The editors of the Washington Post, who never met a war they didn’t like, are distraught that President Trump, without consulting his advisors, allies, or the military, has ordered that U. S. troops be withdrawn from Syria:
Betrayed by the United States and forced to fight a potentially bloody conflict with Turkey, the Kurdish-led forces could quickly abandon any further effort to control the Islamic State. They might well set free the tens of thousands of former militants and family members held in SDF-controlled camps. The 1,000 U.S. troops in Syria could be forced to withdraw entirely, which would be a major victory for Russia and open the way for Iran to entrench its forces along Israel’s northern border. U.S. allies around the world meanwhile will have reason to question whether they should cooperate with a government that so casually abandons military partners.

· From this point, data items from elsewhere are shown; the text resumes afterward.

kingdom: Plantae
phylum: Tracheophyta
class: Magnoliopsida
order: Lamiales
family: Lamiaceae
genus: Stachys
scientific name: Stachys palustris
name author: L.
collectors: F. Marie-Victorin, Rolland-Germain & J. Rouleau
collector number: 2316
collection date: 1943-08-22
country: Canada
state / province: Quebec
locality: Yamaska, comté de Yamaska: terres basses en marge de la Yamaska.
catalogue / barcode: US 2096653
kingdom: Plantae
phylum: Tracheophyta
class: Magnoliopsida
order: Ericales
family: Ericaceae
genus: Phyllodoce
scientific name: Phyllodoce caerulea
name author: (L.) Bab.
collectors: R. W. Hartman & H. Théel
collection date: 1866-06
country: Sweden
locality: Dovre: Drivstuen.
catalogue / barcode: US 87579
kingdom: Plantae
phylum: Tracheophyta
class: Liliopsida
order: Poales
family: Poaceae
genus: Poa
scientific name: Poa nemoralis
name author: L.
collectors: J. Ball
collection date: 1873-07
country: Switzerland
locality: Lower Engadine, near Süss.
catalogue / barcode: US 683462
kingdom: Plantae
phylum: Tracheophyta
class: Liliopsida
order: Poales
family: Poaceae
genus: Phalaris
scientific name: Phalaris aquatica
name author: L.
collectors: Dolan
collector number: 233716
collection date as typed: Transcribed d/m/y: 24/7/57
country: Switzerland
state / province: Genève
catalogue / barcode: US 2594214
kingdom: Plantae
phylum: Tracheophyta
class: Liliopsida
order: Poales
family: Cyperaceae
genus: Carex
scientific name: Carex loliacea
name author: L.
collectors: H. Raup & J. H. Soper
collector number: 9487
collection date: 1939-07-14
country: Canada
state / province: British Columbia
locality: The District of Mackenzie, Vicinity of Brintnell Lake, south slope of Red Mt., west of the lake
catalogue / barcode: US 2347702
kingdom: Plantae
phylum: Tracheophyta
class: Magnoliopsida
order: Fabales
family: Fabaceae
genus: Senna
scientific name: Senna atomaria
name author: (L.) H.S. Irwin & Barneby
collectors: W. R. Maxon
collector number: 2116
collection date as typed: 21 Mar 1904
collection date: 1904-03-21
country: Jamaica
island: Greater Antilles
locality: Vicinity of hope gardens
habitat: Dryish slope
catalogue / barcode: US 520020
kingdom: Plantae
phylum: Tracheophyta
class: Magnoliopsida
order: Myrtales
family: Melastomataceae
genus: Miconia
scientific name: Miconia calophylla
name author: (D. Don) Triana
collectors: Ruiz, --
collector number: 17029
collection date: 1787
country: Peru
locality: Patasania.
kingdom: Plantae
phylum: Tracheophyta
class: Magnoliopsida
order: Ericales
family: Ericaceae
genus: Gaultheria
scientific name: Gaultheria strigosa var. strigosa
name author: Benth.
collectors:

Just for the record, I think that President Trump’s remarks about retaliation against Turkey were Turkey to overreach and “great and unmatched wisdom” are overblown and border on the unhinged. They will, no doubt, be trumpeted by the media.
I wonder what the editors think the legal pretext for the U. S.’s maintaining troops in Syria might be? It certainly isn’t Security Council authorization. None has been forthcoming. In fact we are in violation of our obligations with respect to the United Nations already.
It also can no longer be that Syria is “unwilling or unable” to to defend itself, the explanation on which the Obama Administration relied heavily.
I also note that the editors of the WaPo never complained about our supplying Al Qaeda in Syria which we have in fact done.
I wonder what the editors not to mention the Kurds expected? Did they expect the U. S. to occupy Syria permanently? That was never going to happen and it has always been obvious that it wouldn’t happen.
Removing our troops peremptorily from Syria is another case of a typically Trumpian approach to policy—doing the right thing in the wrong way for the wrong reason. Given only the choices between that and doing the wrong thing in the right way for the right reason, I think I prefer the former.
I would much rather be doing the right thing in the right way for the right reason but if there is one thing I have learned it is that I don’t get what I want.
Meanwhile, what about Erdogan’s Turkey? Kemalist Turkey was admitted to NATO not Islamist Turkey. Is there really a role for an Islamist Turkey in NATO? Rather than pieties about the fate of the Kurds we should be concerning ourselves with addressing that.